STJ Jun25 - Dosimetria - Estupro de Vulnerável - Critério de aumento art. 71, parágrafo único do CP afastado para aplicar a continuidade simples (art. 71, caput, do Código Penal) - não cabimento crimes com violência presumida
DECISÃO
Cuida-se de agravo de P C L contra decisão proferida no TRIBUNAL DE JUSTIÇA DO ESTADO DE MINAS GERAIS que inadmitiu o recurso especial interposto com fundamento no art. 105, III, alínea "a", da Constituição Federal, contra acórdão proferido no julgamento da Apelação Criminal n. 1.0000.23.217848-3/001.
Consta dos autos que o agravante foi condenado pela prática do delito tipificado no art. 217-A do CP (estupro de vulnerável), por quatro vezes, na forma do art. 71, parágrafo único, do Código Penal Brasileiro (crime continuado), à pena de 18 anos de reclusão, em regime inicial fechado (fls. 1483/1484).
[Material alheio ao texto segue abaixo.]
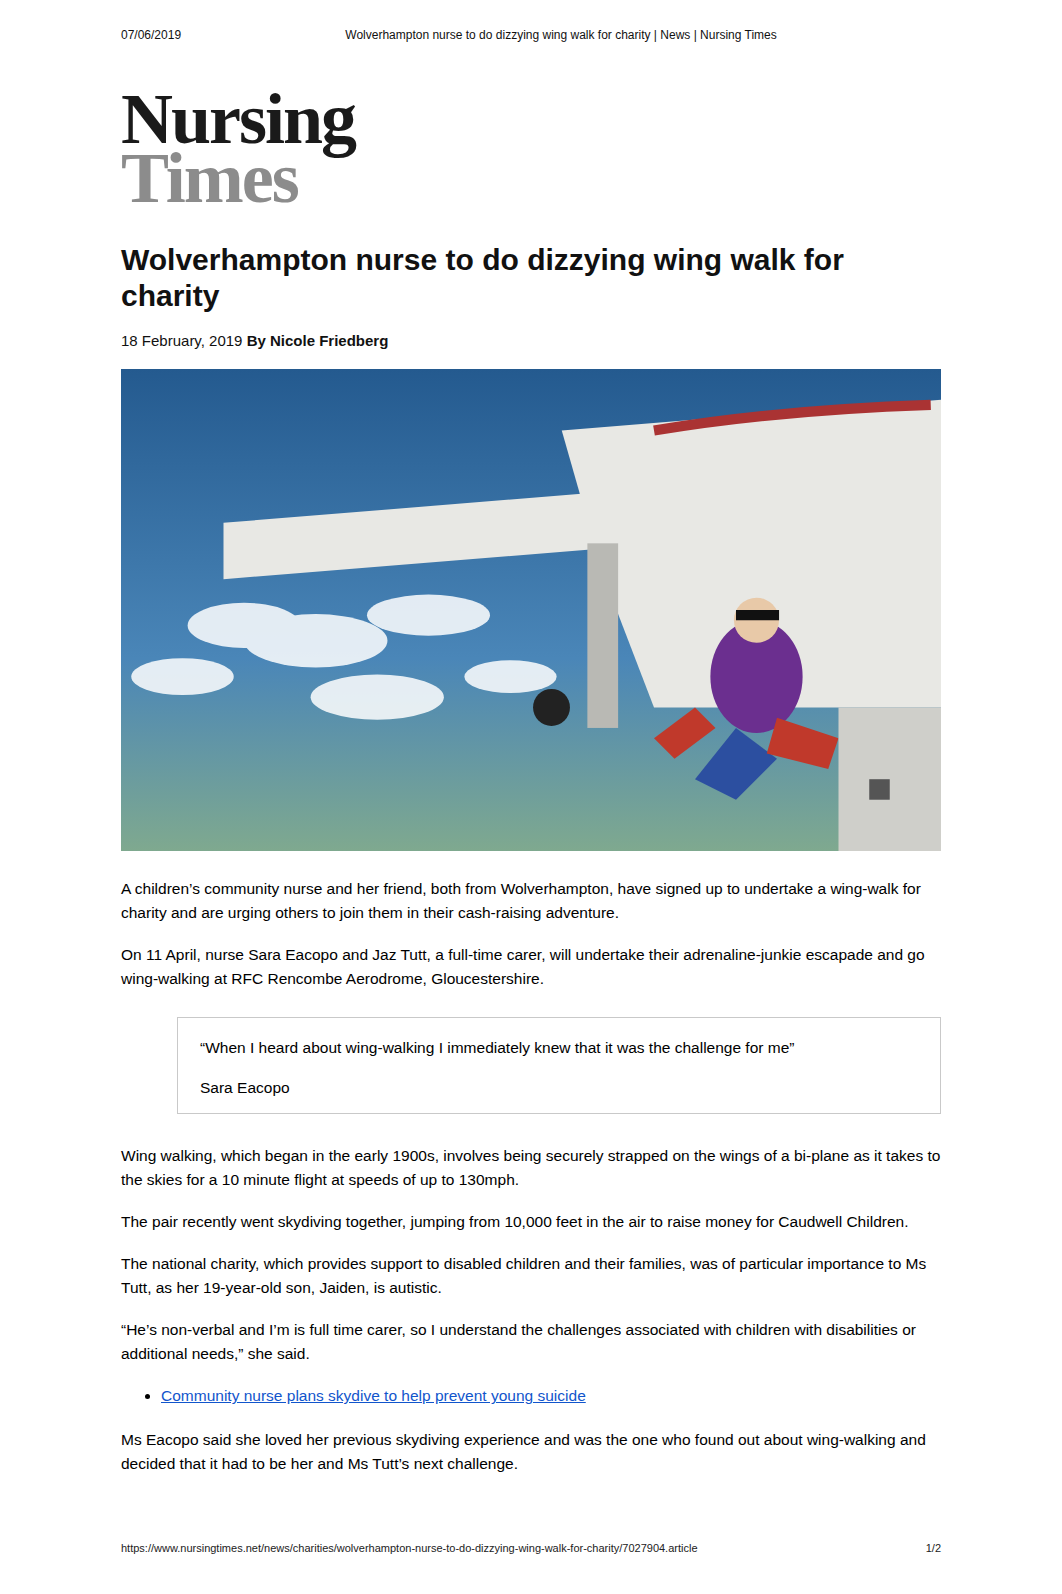07/06/2019 Wolverhampton nurse to do dizzying wing walk for charity | News | Nursing Times
Nursing Times
Wolverhampton nurse to do dizzying wing walk for charity
18 February, 2019 By Nicole Friedberg
A children’s community nurse and her friend, both from Wolverhampton, have signed up to undertake a wing-walk for charity and are urging others to join them in their cash-raising adventure.
On 11 April, nurse Sara Eacopo and Jaz Tutt, a full-time carer, will undertake their adrenaline-junkie escapade and go wing-walking at RFC Rencombe Aerodrome, Gloucestershire.
“When I heard about wing-walking I immediately knew that it was the challenge for me”
Sara Eacopo
Wing walking, which began in the early 1900s, involves being securely strapped on the wings of a bi-plane as it takes to the skies for a 10 minute flight at speeds of up to 130mph.
The pair recently went skydiving together, jumping from 10,000 feet in the air to raise money for Caudwell Children.
The national charity, which provides support to disabled children and their families, was of particular importance to Ms Tutt, as her 19-year-old son, Jaiden, is autistic.
“He’s non-verbal and I’m is full time carer, so I understand the challenges associated with children with disabilities or additional needs,” she said.
Community nurse plans skydive to help prevent young suicide
Ms Eacopo said she loved her previous skydiving experience and was the one who found out about wing-walking and decided that it had to be her and Ms Tutt’s next challenge.
https://www.nursingtimes.net/news/charities/wolverhampton-nurse-to-do-dizzying-wing-walk-for-charity/7027904.article 1/2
Recurso de apelação interposto pela defesa foi parcialmente provido para reduzir a pena aplicada ao acusado ao patamar de 16 anos de reclusão, em regime inicialmente fechado (fl. 1696). O acórdão ficou assim ementado:
"APELAÇÃO CRIMINAL - ESTUPRO DE VULNERÁVEL EM CONTINUIDADE DELITIVA - PEDIDO DE ABSOLVIÇÃO - IMPOSSIBILIDADE - MATERIALIDADE E AUTORIA COMPROVADAS - DECLARAÇÕES DAS VÍTIMAS - RELEVÂNCIA - CONDENAÇÃO MANTIDA - REDUÇÃO DA PENA - NECESSIDADE PELO RECONHECIMENTO DA ATENUANTE DA CONFISSÃO ESPONTÂNEA (ART. 65, INC. III, “D”, DO CP) - ALTERAÇÃO DA REGRA DE UNIFICAÇÃO DAS REPRIMENDAS PELO CRIME CONTINUADO - INVIABILIDADE. RECURSO PARCIALMENTE PROVIDO. 1. As declarações prestadas pela vítima, quando corroboradas por depoimentos testemunhais e pelas circunstâncias do caso concreto, são suficientes para autorizar a prolação de um édito condenatório, notadamente em crimes que são praticados, usualmente, de forma clandestina. 2. Na esteira da atual jurisprudência do Superior Tribunal de Justiça, o acusado que admite a prática delitiva, ainda que parcialmente e com ressalvas, também tem direito subjetivo ao reconhecimento da atenuante prevista no art. 65, inc. III, “d”, do Código Penal, sobretudo se as suas declarações contribuíram para a formação da culpa. 3. A presunção de violência no crime de estupro de vulnerável é absoluta, porque, nestes casos, considera-se que as vítimas que não atingiram a maioridade não agem livremente ao dirigir seus estímulos volitivos ao mundo sensível, de sorte que, eventual consentimento, porquanto racionalmente irrefletido, equivale, eticamente, à prática sexual forçada, mediante violência ou grave ameaça. 4. Constatando-se que o acusado, em circunstâncias análogas de tempo, espaço e modo de execução, praticou uma sucessão de crimes dolosos da mesma espécie, contra vítimas diferentes, mediante emprego de violência (ainda que presumida), e verificando-se, ainda, a existência de circunstâncias judiciais desabonadoras (art. 59 do Código Penal), entende-se perfeitamente possível a aplicação da regra de unificação prevista no art. 71, parágrafo único, do Estatuto Repressivo. " (fl. 1672)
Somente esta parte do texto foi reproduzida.